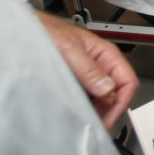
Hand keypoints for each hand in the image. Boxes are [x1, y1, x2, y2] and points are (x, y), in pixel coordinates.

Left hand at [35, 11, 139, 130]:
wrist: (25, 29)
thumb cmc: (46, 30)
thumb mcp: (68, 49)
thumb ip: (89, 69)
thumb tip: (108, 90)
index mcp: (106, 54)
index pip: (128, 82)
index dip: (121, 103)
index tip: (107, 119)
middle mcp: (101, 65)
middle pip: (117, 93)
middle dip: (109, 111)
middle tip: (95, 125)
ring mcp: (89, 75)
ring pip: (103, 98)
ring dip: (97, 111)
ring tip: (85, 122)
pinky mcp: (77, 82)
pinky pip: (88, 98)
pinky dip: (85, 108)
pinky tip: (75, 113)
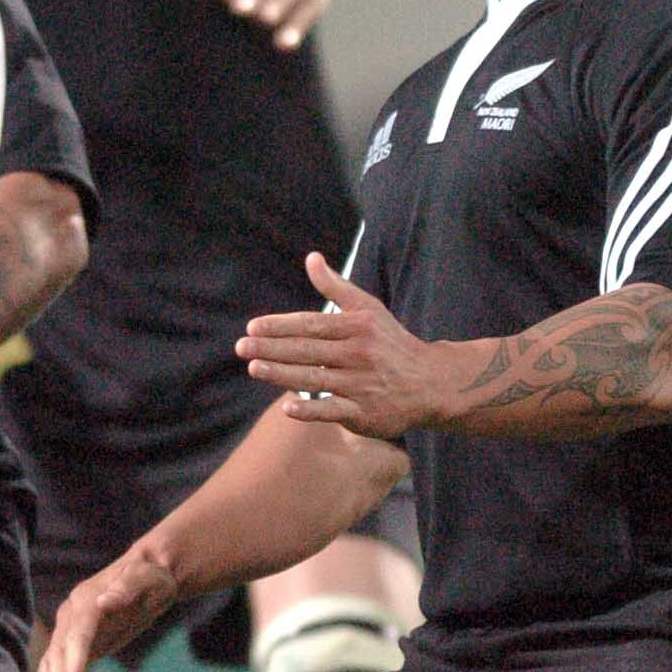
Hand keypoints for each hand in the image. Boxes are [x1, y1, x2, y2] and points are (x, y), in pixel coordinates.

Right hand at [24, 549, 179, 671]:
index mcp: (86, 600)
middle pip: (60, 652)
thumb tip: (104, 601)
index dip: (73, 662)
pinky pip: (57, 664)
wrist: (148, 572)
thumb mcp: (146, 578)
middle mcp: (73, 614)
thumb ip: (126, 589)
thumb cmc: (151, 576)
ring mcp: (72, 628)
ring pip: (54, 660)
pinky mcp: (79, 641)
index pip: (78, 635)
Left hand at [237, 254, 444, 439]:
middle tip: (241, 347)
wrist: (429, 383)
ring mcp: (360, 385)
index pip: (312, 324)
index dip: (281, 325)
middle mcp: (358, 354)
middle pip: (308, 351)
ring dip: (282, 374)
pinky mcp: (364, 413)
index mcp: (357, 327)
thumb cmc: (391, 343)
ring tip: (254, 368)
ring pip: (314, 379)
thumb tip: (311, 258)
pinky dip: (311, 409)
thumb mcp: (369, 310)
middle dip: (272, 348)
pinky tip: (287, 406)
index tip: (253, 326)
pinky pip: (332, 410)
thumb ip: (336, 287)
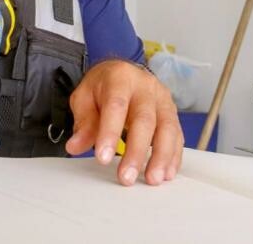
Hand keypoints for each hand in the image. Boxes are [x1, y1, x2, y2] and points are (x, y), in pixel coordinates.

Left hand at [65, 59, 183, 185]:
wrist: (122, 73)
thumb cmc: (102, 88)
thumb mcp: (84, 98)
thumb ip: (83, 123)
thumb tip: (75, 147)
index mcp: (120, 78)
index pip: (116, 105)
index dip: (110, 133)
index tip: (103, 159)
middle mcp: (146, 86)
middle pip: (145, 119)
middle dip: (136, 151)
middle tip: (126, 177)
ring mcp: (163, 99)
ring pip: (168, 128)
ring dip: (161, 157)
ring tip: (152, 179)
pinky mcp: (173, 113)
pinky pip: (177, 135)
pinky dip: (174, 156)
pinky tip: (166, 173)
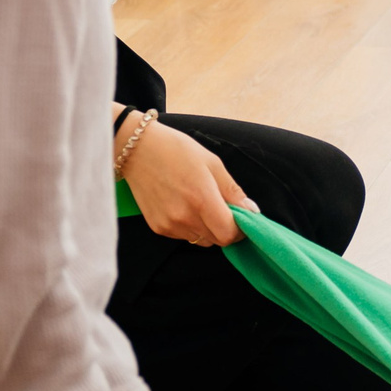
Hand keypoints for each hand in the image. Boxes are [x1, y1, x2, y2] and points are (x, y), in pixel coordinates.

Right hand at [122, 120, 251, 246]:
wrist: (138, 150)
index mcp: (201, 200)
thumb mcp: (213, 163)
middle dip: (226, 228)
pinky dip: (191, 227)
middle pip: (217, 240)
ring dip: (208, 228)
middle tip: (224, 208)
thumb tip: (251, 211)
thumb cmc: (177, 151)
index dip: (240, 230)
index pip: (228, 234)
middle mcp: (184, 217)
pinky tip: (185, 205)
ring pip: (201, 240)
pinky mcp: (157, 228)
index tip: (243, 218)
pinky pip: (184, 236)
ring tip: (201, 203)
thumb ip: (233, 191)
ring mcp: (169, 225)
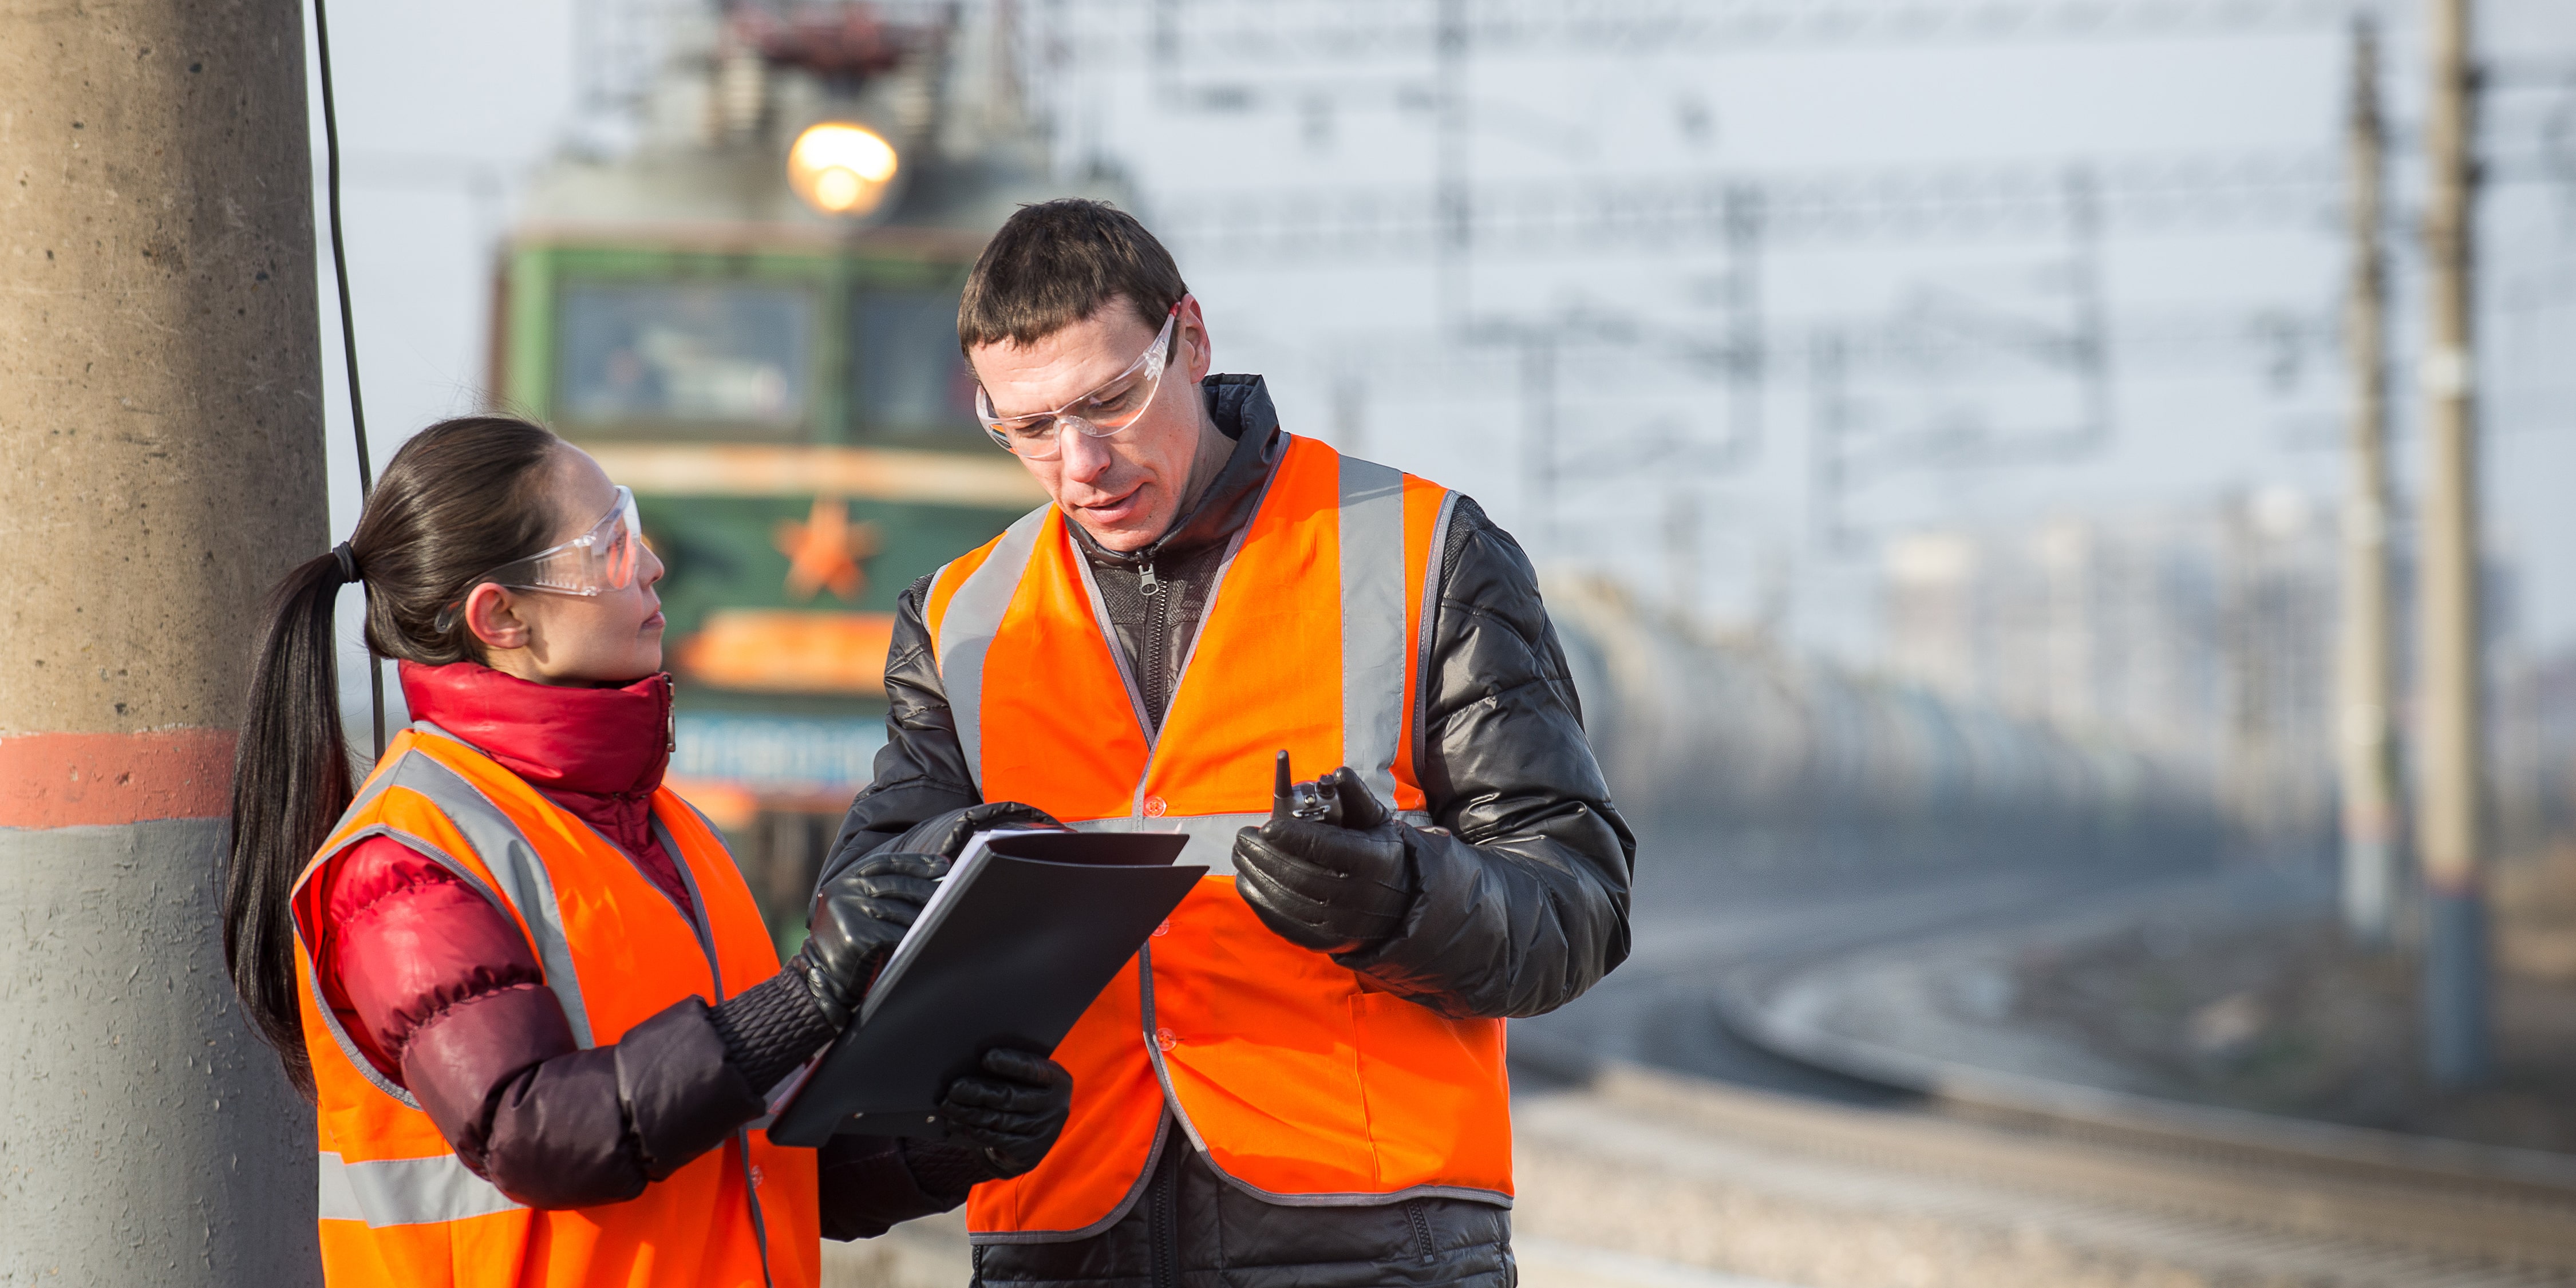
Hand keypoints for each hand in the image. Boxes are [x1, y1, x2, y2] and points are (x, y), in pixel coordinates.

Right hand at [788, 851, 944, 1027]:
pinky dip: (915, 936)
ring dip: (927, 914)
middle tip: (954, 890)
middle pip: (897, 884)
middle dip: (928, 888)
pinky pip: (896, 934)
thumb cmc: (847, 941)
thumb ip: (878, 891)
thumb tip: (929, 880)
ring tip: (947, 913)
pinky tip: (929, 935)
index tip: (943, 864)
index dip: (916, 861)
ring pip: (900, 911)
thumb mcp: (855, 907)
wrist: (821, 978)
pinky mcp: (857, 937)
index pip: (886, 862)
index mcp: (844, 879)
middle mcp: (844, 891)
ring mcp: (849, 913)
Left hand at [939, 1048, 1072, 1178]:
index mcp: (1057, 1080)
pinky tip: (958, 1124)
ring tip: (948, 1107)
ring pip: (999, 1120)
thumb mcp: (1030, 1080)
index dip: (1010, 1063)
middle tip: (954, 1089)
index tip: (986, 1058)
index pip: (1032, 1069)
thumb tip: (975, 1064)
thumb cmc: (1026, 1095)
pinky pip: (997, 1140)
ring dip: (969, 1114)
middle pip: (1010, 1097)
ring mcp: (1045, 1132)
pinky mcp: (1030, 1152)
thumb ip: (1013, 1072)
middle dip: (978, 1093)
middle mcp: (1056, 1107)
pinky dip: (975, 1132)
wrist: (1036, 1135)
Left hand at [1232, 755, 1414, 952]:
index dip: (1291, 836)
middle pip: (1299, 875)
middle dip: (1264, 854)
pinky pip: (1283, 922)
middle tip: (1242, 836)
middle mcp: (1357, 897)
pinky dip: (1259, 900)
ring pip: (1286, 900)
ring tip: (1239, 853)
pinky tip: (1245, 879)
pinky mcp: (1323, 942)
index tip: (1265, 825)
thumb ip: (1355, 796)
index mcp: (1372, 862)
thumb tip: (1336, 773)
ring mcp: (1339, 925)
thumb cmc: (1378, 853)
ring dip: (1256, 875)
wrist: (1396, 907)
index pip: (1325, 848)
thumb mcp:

# Exercise instructions
Everything from the line containing "pinky mcp: (1030, 1152)" through the line containing "index tip: (1265, 825)" in the material above should be retyped exactly, both ends included, and nothing more.

# Solution
pinky mcp: (1030, 1152)
thumb ip: (1013, 1072)
middle dip: (978, 1093)
middle mcp: (1056, 1107)
pinky dip: (975, 1132)
wrist: (1036, 1135)
Left hand at [1232, 755, 1414, 952]:
index dip: (1291, 836)
middle pip: (1299, 875)
middle dip: (1264, 854)
pinky pip: (1283, 922)
middle tip: (1242, 836)
middle mcp: (1357, 897)
pinky dip: (1259, 900)
ring pip: (1286, 900)
ring tip: (1239, 853)
pinky tip: (1245, 879)
pinky mcp: (1323, 942)
index tip: (1265, 825)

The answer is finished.